- [Exercise details]:
What are the lines from the one containing "remote control: none [101,280,131,311]" through the last line of the records below? Return them exactly, leaving out pictures.

- [Material for the task]:
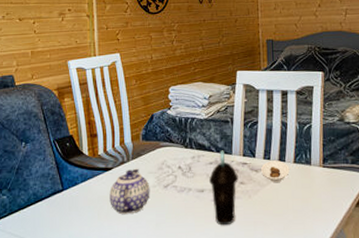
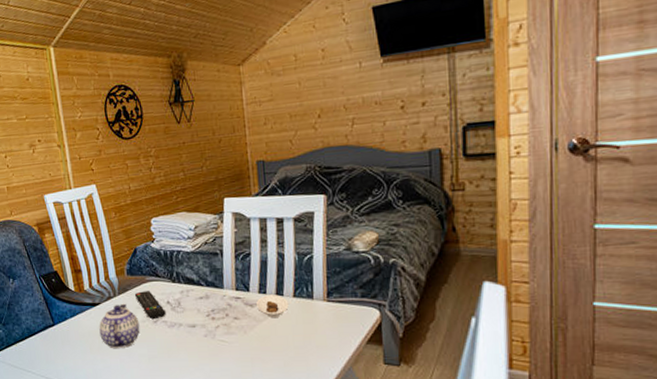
remote control: none [147,156,177,185] -> present [134,291,166,320]
cup: present [209,150,239,226] -> none [200,284,232,361]

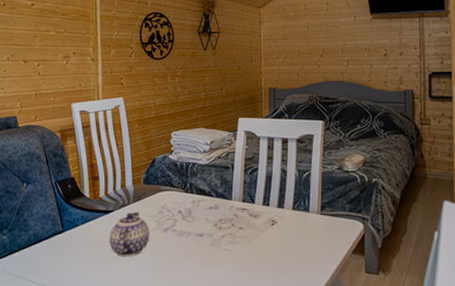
remote control: present [134,291,166,320] -> none [148,200,176,228]
saucer: present [256,295,289,317] -> none [260,207,288,228]

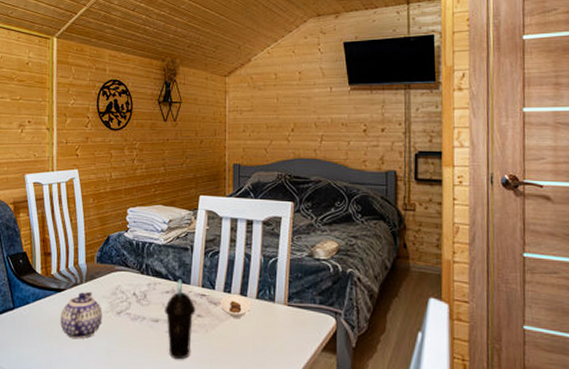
cup: none [209,195,238,270] -> present [165,279,196,360]
saucer: none [260,207,288,228] -> present [221,294,251,318]

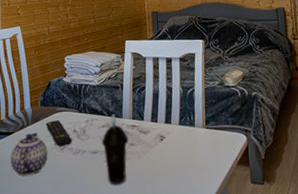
remote control: none [101,280,131,311] -> present [45,120,72,147]
saucer: present [221,294,251,318] -> none [149,123,175,143]

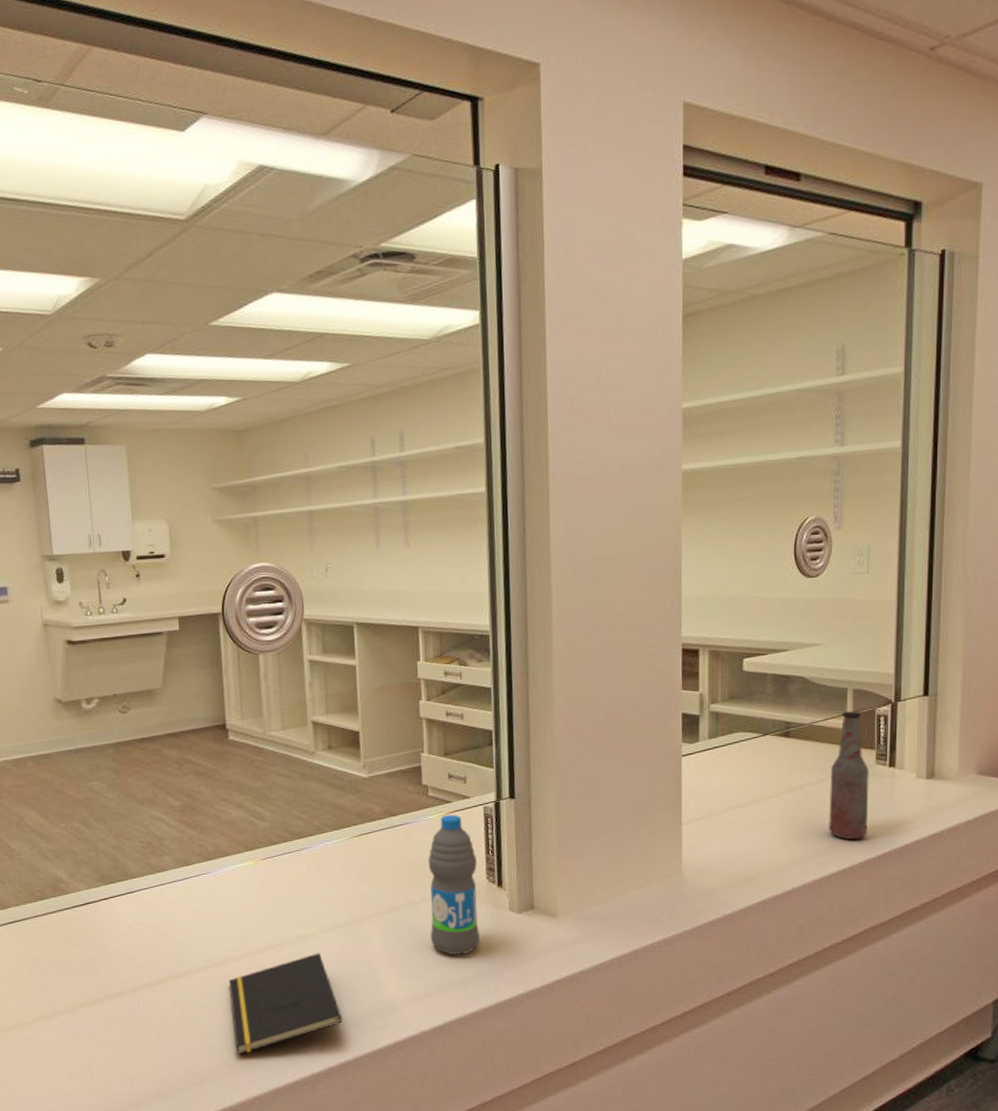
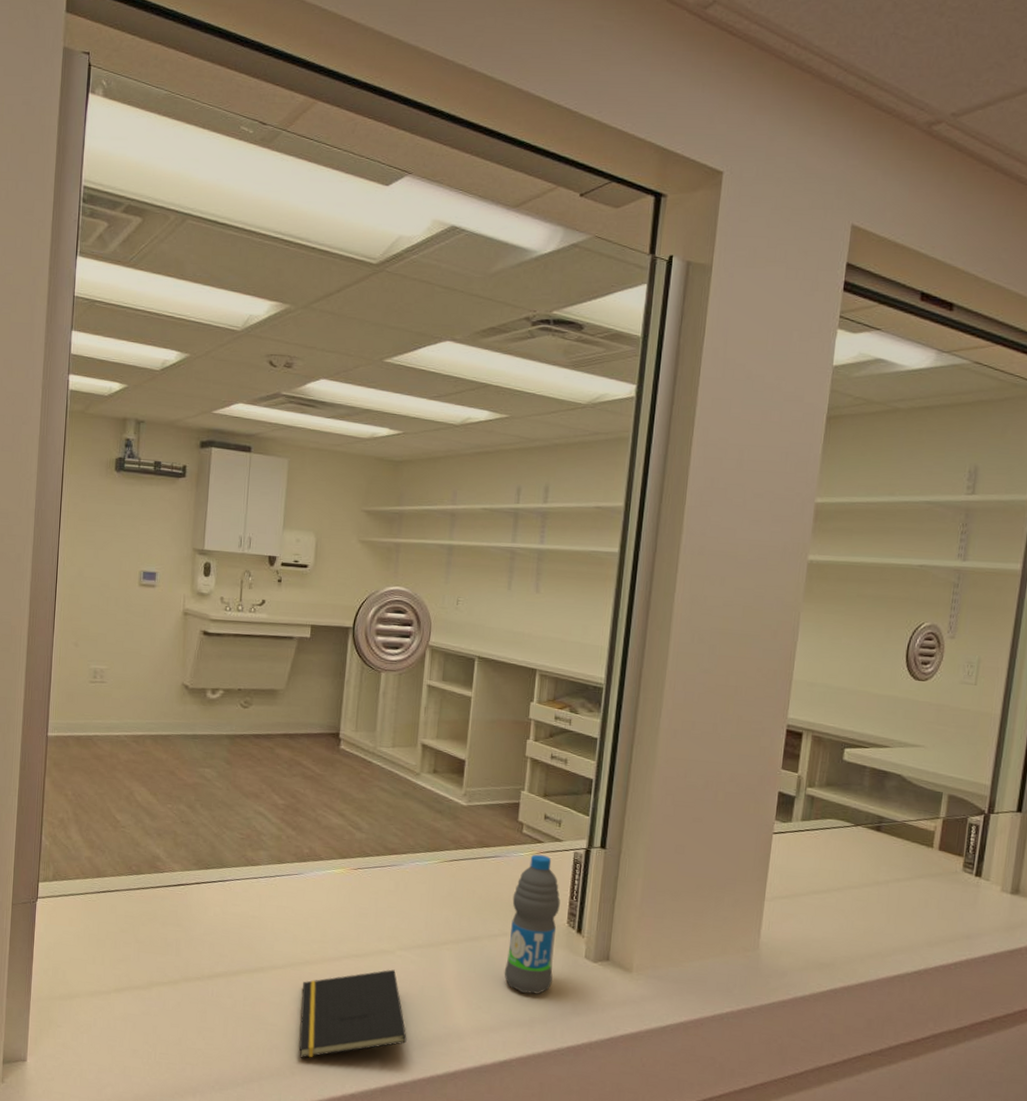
bottle: present [829,711,869,840] -> none [909,815,955,943]

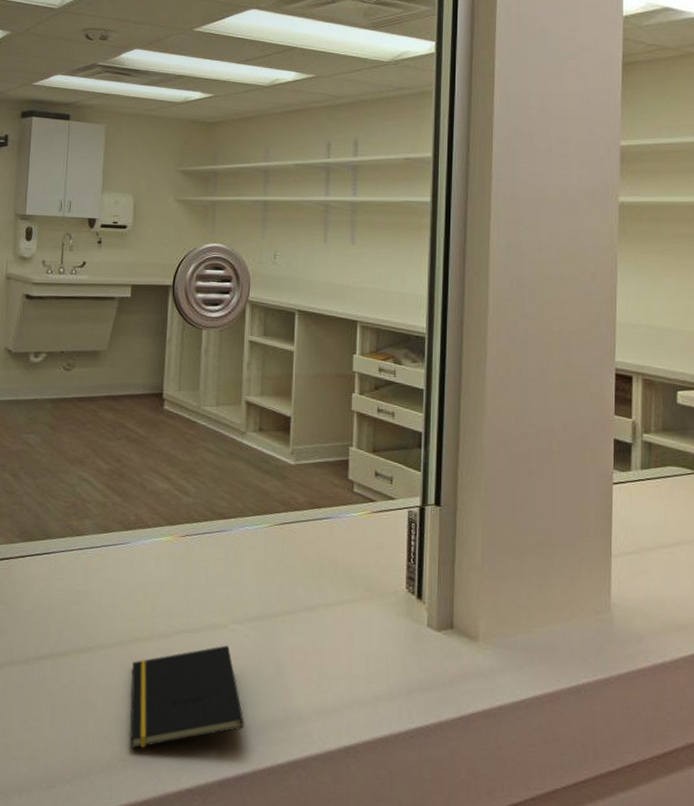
water bottle: present [504,854,560,994] -> none [343,514,397,669]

- [Reply to the exercise]:
remote control: none [101,280,131,311] -> present [45,120,72,147]
saucer: present [221,294,251,318] -> none [149,123,175,143]

bottle: present [829,711,869,840] -> none [909,815,955,943]

water bottle: present [504,854,560,994] -> none [343,514,397,669]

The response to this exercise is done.